AUGUSTA – The Legislature’s Legal and Veterans Affairs Committee on Friday unanimously backed a bill to create a commission to improve health screenings before National Guard members are deployed.

The measure now goes to the House and Senate, pending legal analysis.

The bill, which has the support of 155 legislators and Gov. John Baldacci, was inspired by Barbara Damon-Day of Newcastle, whose 41-year-old son died unexpectedly of a heart ailment last June while serving in Afghanistan.

Capt. Patrick Damon of Falmouth, a member of the Maine National Guard’s 240th Engineering Group, collapsed on his bunk after a recreational run, his wife Hildi Halley, said at the time. He had no history of heart problems, news reports said.

An autopsy failed to show the reason behind the heart ailment, but Damon-Day suspects it may be related to the extensive series of vaccinations he had to have before he left.

She said the Vaccine Healthcare Center at the Walter Reed Army Medical Center in Washington, D.C., is looking into the death as possibly vaccine-related.

Damon-Day said she believes her son’s death was prolonged and could have been prevented if officials had taken certain steps in health screenings. In 19 years in the military, Patrick never received an EKG heart test, a simple process that would have detected his heart problem, she said.

During his autopsy, she said she heard, “‘If only we had an EKG we might be able to tell why Patrick died.'”

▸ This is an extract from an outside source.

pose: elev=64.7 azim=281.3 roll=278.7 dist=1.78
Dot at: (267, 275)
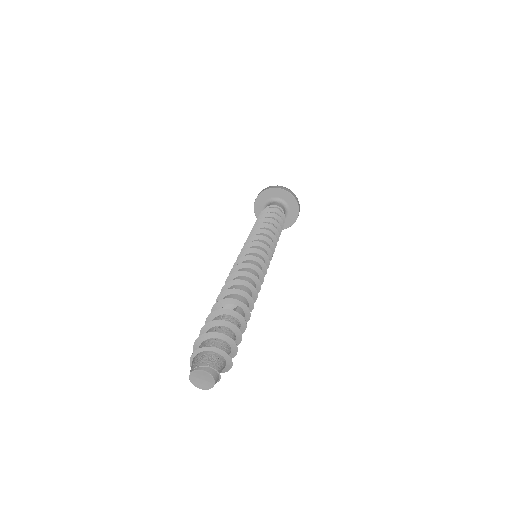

In a packet of information given to the committee, Damon-Day included four pictures of her son. One was of him hugging his son when he was deployed to Afghanistan. His son held onto him that day for two hours, she said.

Damon-Day said her motivation for pushing the bill was to make sure no other families would go through the same trauma hers did.

She went to the Legislature, where her story fell on sympathetic ears. Many in Augusta knew Damon as the chief of staff for the Speaker of the House from 2002 to 2004.

On Friday, current Speaker of the House Rep. Glenn Cummings, D-Portland, presented a bill to the Legislature’s Legal and Veterans Affairs Committee that would create a Commission to Protect the Lives and Health of Members of the Maine National Guard.

Cummings said the state owes it to Patrick to take measures to reduce noncombat deaths.

“When the Maine National Guard is deployed, these citizen soldiers of Maine require a high level of certainty that the health care and medications they receive will not put them in jeopardy…” Cummings testified. “Their jobs are dangerous enough without being subjected to further peril by the very medications meant to protect them.”

Sen. Lois Snowe-Mello, R-Poland, said in testimony that she was one of the first Damon-Day approached while trying to get the legislation put in. She said she realized, “This is something we’ve just got to do.”

The Associated Press contributed to this report.